Avant même le début de l’examen à l’Assemblée nationale du projet de loi Immigration porté par Gérald Darmanin, son texte a été rejeté par les oppositions qui ont voté la motion préalable de rejet déposée par les écologistes. Elle a été adoptée à cinq voix près, 270 voix pour, 265 contre.
Cet écart extrêmement ténu illustre l’incertitude qui aura présidé jusqu’au bout sur l’issue de ce vote, observe Eric Chaurin, du service politique de RFI. Même avec une Nupes en sommeil, celui de l’ensemble de la gauche – Insoumis, socialistes, communistes et écologistes – était acquis depuis longtemps. La question se posait en revanche pour la droite et l’extrême droite. Le suspense aura finalement duré jusqu’au bout. Les élus du Rassemblement national ont arrêté leur position juste avant les débats, alors que Les Républicains ont attendu le propos liminaire du ministre de l’Intérieur Gérald Darmanin pour sortir de l’Hémicycle et arrêter la leur. Les deux formations ont donc fait le même choix en votant la motion de défiance, mais pour des raisons diamétralement opposées à celles de la gauche.
L’adoption de la motion entraîne l’interruption de l’examen du texte avant même que ne soient abordés les articles au fond. Le gouvernement peut choisir désormais de laisser le texte poursuivre son parcours législatif au Sénat ou en commission mixte paritaire réunissant députés et sénateurs, ou décider de l’abandonner.
Darmanin a proposé sa démission
Gérald Darmanin « a remis sa démission » ce lundi soir à Emmanuel Macron « qui l’a refusée ». « Le président de la République a demandé à la Première ministre et au ministre de l’Intérieur et des Outre-mer de lui faire des propositions pour avancer en levant ce blocage et aboutir à un texte de loi efficace », a ajouté l’entourage du chef de l’État.
La cheffe du gouvernement a invité les ministres concernés et les présidents de groupes parlementaires lundi soir à des discussions aux allures de réunion de crise. En votant en faveur d’une motion de rejet préalable, « les oppositions refusent le débat sur un sujet important pour les Français », a estimé l’entourage de la Première ministre.
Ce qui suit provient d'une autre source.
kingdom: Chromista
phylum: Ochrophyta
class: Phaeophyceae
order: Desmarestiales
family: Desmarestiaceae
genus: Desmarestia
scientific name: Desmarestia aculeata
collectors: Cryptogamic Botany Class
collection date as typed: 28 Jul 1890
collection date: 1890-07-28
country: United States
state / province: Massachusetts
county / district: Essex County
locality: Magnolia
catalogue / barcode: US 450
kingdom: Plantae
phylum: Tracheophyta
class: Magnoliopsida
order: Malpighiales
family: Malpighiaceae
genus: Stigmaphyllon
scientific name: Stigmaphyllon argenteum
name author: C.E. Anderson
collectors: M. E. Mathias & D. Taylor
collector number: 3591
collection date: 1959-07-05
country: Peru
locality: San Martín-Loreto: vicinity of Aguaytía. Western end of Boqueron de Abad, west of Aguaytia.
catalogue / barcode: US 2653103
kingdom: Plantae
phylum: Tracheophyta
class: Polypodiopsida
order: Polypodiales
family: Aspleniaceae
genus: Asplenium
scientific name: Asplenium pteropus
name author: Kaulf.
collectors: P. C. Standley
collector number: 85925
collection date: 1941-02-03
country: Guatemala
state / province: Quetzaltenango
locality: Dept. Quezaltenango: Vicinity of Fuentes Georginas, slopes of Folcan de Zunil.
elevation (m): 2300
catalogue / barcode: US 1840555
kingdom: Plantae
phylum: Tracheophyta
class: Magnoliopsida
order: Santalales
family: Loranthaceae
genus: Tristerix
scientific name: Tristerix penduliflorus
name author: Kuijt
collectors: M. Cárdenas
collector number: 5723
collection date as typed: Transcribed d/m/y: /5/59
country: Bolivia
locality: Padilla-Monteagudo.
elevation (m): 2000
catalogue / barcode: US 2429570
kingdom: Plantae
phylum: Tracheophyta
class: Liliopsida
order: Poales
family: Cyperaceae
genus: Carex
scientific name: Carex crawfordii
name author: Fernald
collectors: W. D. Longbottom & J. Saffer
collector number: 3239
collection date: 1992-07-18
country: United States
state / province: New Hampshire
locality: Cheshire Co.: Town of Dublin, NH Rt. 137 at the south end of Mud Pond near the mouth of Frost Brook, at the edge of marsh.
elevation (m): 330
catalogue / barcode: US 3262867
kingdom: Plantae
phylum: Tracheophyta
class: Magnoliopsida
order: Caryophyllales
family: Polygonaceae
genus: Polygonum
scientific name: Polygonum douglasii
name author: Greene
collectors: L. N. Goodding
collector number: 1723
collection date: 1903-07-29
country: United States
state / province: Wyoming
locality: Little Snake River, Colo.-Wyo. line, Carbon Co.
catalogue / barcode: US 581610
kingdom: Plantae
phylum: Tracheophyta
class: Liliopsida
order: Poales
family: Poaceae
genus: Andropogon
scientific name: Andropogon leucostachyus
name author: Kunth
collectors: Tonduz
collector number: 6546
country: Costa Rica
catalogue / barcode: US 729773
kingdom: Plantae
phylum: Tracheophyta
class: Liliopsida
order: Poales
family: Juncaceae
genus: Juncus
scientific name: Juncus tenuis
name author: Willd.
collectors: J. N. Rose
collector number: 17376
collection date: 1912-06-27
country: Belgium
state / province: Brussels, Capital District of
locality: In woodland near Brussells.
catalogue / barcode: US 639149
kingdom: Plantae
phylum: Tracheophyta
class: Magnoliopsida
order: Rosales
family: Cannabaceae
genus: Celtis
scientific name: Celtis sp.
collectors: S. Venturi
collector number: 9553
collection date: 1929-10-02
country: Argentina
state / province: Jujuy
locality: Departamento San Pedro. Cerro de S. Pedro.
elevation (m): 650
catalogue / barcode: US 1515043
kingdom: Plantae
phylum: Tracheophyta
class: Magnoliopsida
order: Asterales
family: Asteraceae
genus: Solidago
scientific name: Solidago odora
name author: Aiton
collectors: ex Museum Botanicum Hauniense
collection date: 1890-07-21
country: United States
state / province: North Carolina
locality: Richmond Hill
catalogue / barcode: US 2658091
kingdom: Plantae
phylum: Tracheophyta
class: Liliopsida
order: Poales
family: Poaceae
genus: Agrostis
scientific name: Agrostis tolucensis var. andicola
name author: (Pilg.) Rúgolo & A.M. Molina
Cette motion de rejet, votée par LR, le RN et la Nupes, « c’est l’alliance des contraires », a ajouté la même source.
Camouflet pour le gouvernement
La gauche et le Rassemblement national (RN, extrême droite) ont salué debout dans l’hémicycle l’adoption de la motion de rejet, des députés de gauche appelant à la démission du ministre de l’Intérieur Gérald Darmanin. Ce rejet est un camouflet pour ce dernier, qui a fait le pari de trouver un chemin, notamment avec la droite, pour faire passer son texte à l’Assemblée nationale, après son adoption au Sénat dans une version fortement durcie.
« Darmanin a dompté les groupuscules macronistes. Mais pas l’Assemblée nationale. Ça sent le bout du chemin pour sa loi et donc pour lui », a jugé le leader de La France insoumise Jean-Luc Mélenchon sur X (ex-Twitter). « Le désaveu qui vient de s’exprimer ce soir est extrêmement puissant », a réagi la présidente du RN Marine Le Pen, estimant avoir ainsi « protégé les Français d’un appel d’air migratoire ».
Après plusieurs allers-retours entre les deux chambres du Parlement, la réforme, qui reposait initialement sur « deux jambes » – contrôler l’immigration, améliorer l’intégration –, penchait nettement sur le volet répressif, de l’avis de nombreux observateurs, avec beaucoup de mesures pour faciliter les expulsions d’étrangers « délinquants » et décourager les entrées sur le territoire. La France compte 5,1 millions d’étrangers en situation régulière, soit 7,6% de la population, et accueille plus d’un demi-million de réfugiés. Elle compterait par ailleurs de 600 000 à 700 000 étrangers en situation irrégulière, selon les estimations des autorités.